» **About this exercise**
The records must be retyped exactly, with no pictures included.

Dataset entries:
══════════════════════════════
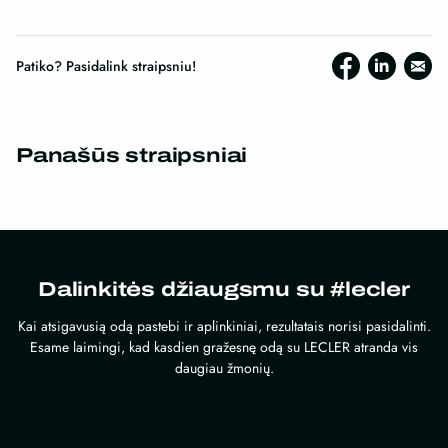
Patiko? Pasidalink straipsniu!
Panašūs straipsniai
Dalinkitės džiaugsmu su #lecler
Kai atsigavusią odą pastebi ir aplinkiniai, rezultatais norisi pasidalinti.
Esame laimingi, kad kasdien gražesnę odą su LECLER atranda vis
daugiau žmonių.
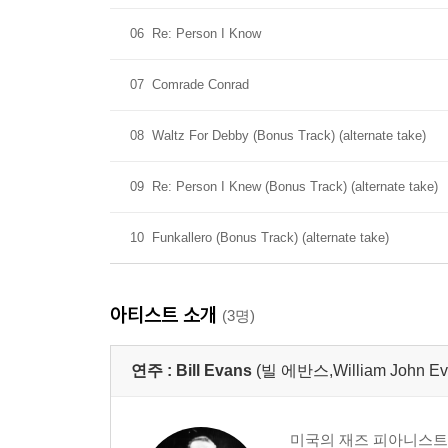
06
Re: Person I Know
07
Comrade Conrad
08
Waltz For Debby (Bonus Track) (alternate take)
09
Re: Person I Knew (Bonus Track) (alternate take)
10
Funkallero (Bonus Track) (alternate take)
아티스트 소개
(3명)
연주 :
Bill Evans
(빌 에반스,William John Ev
미국의 재즈 피아니스트이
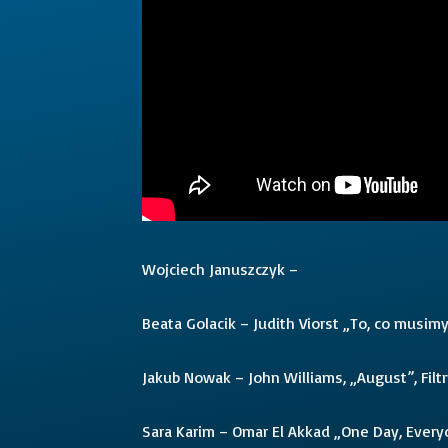
Wojciech Januszczyk –
Beata Golacik – Judith Viorst „To, co musimy
Jakub Nowak – John Williams, „August”, Filtr
Sara Karim – Omar El Akkad „One Day, Ever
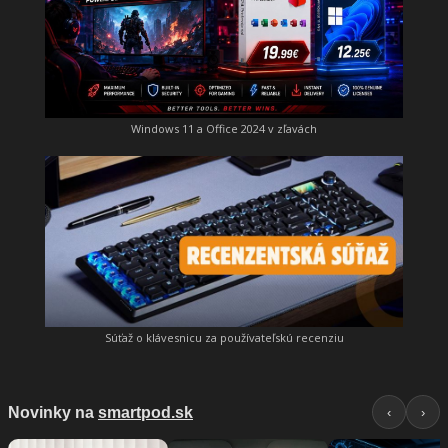
Windows 11 a Office 2024 v zľavách
Súťaž o klávesnicu za používateľskú recenziu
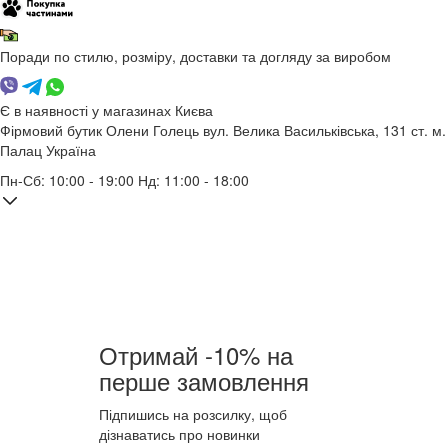
Поради по стилю, розміру, доставки та догляду за виробом
Є в наявності у магазинах Києва
Фірмовий бутик Олени Голець
вул. Велика Васильківська, 131
ст. м.
Палац Україна
Пн-Сб: 10:00 - 19:00 Нд: 11:00 - 18:00
Отримай -10% на
перше замовлення
Підпишись на розсилку, щоб
дізнаватись про новинки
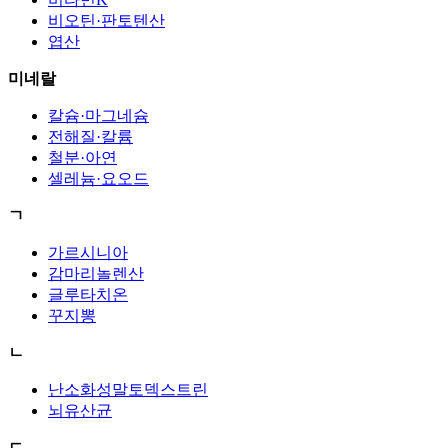
비오틴·판토텐산
엽산
미네랄
칼슘·마그네슘
전해질·칼륨
철분·아연
셀레늄·요오드
ㄱ
가르시니아
감마리놀렌산
글루타치온
꾸지뽕
ㄴ
난소화성말토덱스트린
뇌유산균
ㄷ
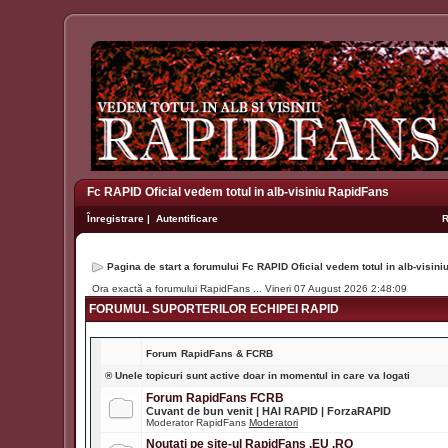
Fc RAPID Oficial vedem totul in alb-visiniu RapidFans
Înregistrare
|
Autentificare
Pagina de start a forumului Fc RAPID Oficial vedem totul in alb-visin
Ora exactă a forumului RapidFans ... Vineri 07 August 2026 2:48:09
FORUMUL SUPORTERILOR ECHIPEI RAPID
Forum
RapidFans & FCRB
® Unele topicuri sunt active doar in momentul in care va logati
Forum RapidFans FCRB
Cuvant de bun venit | HAI RAPID | ForzaRAPID
Moderator RapidFans
Moderatori
Noutati pe site-ul RapidFans .EU .RO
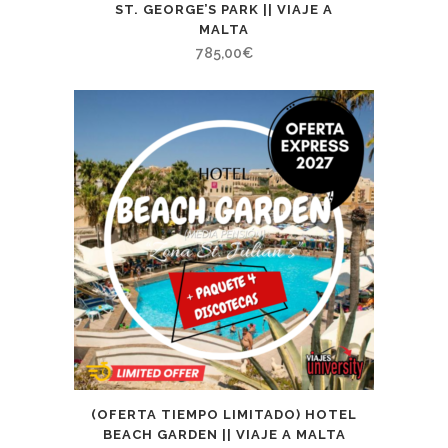
ST. GEORGE’S PARK || VIAJE A
MALTA
785,00
€
(OFERTA TIEMPO LIMITADO) HOTEL
BEACH GARDEN || VIAJE A MALTA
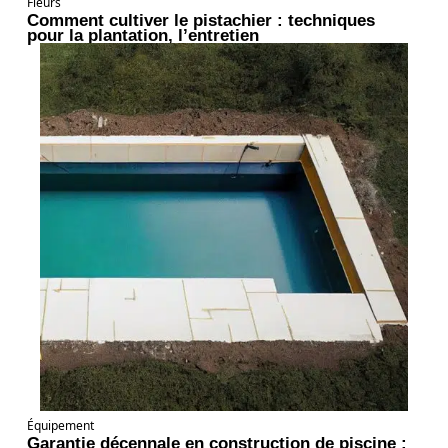
Fleurs
Comment cultiver le pistachier : techniques
pour la plantation, l’entretien
Équipement
Garantie décennale en construction de piscine :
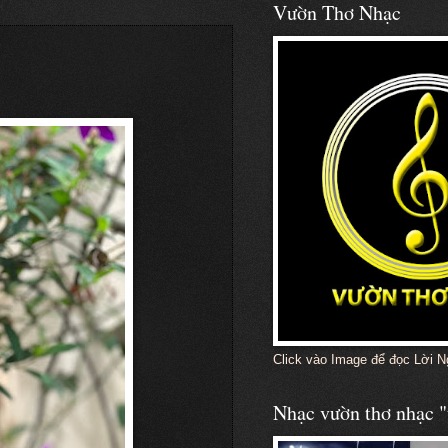
Vườn Thơ Nhạc
Click vào Image để đọc Lời N
Nhạc vườn thơ nhạc "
══════════════════════════════
» **Written reply**
Patiko? Pasidalink straipsniu!
Panašūs straipsniai
Dalinkitės džiaugsmu su #lecler
Kai atsigavusią odą pastebi ir aplinkiniai, rezultatais norisi pasidalinti.
Esame laimingi, kad kasdien gražesnę odą su LECLER atranda vis
daugiau žmonių.
06
Re: Person I Know
07
Comrade Conrad
08
Waltz For Debby (Bonus Track) (alternate take)
09
Re: Person I Knew (Bonus Track) (alternate take)
10
Funkallero (Bonus Track) (alternate take)
아티스트 소개
(3명)
연주 :
Bill Evans
(빌 에반스,William John Ev
미국의 재즈 피아니스트이
Wojciech Januszczyk –
Beata Golacik – Judith Viorst „To, co musimy
Jakub Nowak – John Williams, „August”, Filtr
Sara Karim – Omar El Akkad „One Day, Ever
Windows 11 a Office 2024 v zľavách
Súťaž o klávesnicu za používateľskú recenziu
Поради по стилю, розміру, доставки та догляду за виробом
Є в наявності у магазинах Києва
Фірмовий бутик Олени Голець
вул. Велика Васильківська, 131
ст. м.
Палац Україна
Пн-Сб: 10:00 - 19:00 Нд: 11:00 - 18:00
Отримай -10% на
перше замовлення
Підпишись на розсилку, щоб
дізнаватись про новинки
비오틴·판토텐산
엽산
미네랄
칼슘·마그네슘
전해질·칼륨
철분·아연
셀레늄·요오드
ㄱ
가르시니아
감마리놀렌산
글루타치온
꾸지뽕
ㄴ
난소화성말토덱스트린
뇌유산균
ㄷ
Fc RAPID Oficial vedem totul in alb-visiniu RapidFans
Înregistrare
|
Autentificare
Pagina de start a forumului Fc RAPID Oficial vedem totul in alb-visin
Ora exactă a forumului RapidFans ... Vineri 07 August 2026 2:48:09
FORUMUL SUPORTERILOR ECHIPEI RAPID
Forum
RapidFans & FCRB
® Unele topicuri sunt active doar in momentul in care va logati
Forum RapidFans FCRB
Cuvant de bun venit | HAI RAPID | ForzaRAPID
Moderator RapidFans
Moderatori
Noutati pe site-ul RapidFans .EU .RO
ST. GEORGE’S PARK || VIAJE A
MALTA
785,00
€
(OFERTA TIEMPO LIMITADO) HOTEL
BEACH GARDEN || VIAJE A MALTA
Fleurs
Comment cultiver le pistachier : techniques
pour la plantation, l’entretien
Équipement
Garantie décennale en construction de piscine :
Vườn Thơ Nhạc
Click vào Image để đọc Lời N
Nhạc vườn thơ nhạc "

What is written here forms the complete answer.